A SCELTA DELLA SEDE DI LAVORO
Coniugare le esigenze familiari con quelle lavorative è un’impresa difficile per tutti, ma lo è ancora di più per i lavoratori che assistono familiari disabili e per gli stessi lavoratori disabili. In queste difficoltà gioca un ruolo fondamentale la sede di lavoro: la scelta della sede di lavoro, la richiesta di trasferimento, il rifiuto al trasferimento. Di tali aspetti si occupano gli articoli 21 e 33 della Legge 5 febbraio 1992, n. 104.
LA SCELTA DELLA SEDE
I commi 5 e 6 dell’articolo 33 della Legge 104/1992 prevedono che il genitore o il familiare lavoratore e il lavoratore disabile hanno diritto a scegliere, ove possibile, la sede di lavoro più vicina al proprio domicilio.

DETTAGLI DEL COMPITO: Ricopia per intero il testo sulla scelta della sede di lavoro, senza cambiare nulla.

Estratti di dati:
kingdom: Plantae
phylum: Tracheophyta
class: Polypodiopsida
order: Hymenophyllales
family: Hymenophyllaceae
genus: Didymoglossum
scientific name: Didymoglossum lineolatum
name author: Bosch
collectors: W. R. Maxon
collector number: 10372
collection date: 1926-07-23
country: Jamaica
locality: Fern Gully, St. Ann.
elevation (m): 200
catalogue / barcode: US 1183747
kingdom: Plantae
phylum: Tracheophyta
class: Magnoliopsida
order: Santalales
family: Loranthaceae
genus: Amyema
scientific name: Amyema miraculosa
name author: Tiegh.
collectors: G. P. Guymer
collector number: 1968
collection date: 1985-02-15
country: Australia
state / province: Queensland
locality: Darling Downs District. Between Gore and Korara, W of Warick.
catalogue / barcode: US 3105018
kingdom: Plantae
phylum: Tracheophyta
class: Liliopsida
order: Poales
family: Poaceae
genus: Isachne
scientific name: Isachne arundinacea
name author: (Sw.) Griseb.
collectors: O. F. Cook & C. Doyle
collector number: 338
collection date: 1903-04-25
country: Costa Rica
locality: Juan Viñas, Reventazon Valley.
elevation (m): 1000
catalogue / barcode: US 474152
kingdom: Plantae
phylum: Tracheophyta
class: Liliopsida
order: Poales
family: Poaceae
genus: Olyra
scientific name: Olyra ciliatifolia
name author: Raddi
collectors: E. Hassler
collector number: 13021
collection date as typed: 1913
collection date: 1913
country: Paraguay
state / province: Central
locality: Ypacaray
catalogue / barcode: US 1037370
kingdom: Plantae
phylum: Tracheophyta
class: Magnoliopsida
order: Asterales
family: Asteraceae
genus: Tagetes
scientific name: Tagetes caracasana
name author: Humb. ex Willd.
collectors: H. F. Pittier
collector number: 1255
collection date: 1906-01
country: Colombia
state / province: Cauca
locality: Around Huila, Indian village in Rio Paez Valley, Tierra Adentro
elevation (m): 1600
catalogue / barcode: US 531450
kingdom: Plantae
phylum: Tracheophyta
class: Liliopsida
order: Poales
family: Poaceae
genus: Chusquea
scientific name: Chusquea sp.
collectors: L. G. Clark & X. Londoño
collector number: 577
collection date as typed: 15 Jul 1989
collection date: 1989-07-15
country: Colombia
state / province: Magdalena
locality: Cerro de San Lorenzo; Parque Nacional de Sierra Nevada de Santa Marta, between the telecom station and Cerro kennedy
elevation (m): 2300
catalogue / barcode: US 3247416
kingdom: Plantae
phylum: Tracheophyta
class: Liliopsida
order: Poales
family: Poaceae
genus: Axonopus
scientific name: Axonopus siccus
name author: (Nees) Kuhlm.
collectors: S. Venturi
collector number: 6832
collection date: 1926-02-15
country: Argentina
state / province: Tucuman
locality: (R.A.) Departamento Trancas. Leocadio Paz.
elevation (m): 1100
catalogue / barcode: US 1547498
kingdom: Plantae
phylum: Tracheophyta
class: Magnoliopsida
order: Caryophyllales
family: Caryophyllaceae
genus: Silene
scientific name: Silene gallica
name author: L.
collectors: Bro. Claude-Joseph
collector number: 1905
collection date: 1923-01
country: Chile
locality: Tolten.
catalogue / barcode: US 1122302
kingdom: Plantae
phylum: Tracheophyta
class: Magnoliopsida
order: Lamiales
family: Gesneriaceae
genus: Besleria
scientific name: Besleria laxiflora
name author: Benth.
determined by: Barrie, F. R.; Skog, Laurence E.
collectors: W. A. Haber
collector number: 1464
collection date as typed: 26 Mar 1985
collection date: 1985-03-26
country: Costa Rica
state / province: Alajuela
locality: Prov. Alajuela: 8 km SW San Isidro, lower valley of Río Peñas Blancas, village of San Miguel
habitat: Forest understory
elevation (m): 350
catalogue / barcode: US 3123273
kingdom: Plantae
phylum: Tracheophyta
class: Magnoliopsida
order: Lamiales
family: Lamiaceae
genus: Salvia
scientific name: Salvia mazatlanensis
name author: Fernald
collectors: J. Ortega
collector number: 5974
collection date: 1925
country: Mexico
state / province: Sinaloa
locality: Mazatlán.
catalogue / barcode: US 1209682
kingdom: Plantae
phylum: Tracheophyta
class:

RISULTATO DEL COMPITO:
A SCELTA DELLA SEDE DI LAVORO
Coniugare le esigenze familiari con quelle lavorative è un’impresa difficile per tutti, ma lo è ancora di più per i lavoratori che assistono familiari disabili e per gli stessi lavoratori disabili. In queste difficoltà gioca un ruolo fondamentale la sede di lavoro: la scelta della sede di lavoro, la richiesta di trasferimento, il rifiuto al trasferimento. Di tali aspetti si occupano gli articoli 21 e 33 della Legge 5 febbraio 1992, n. 104.
LA SCELTA DELLA SEDE
I commi 5 e 6 dell’articolo 33 della Legge 104/1992 prevedono che il genitore o il familiare lavoratore e il lavoratore disabile hanno diritto a scegliere, ove possibile, la sede di lavoro più vicina al proprio domicilio.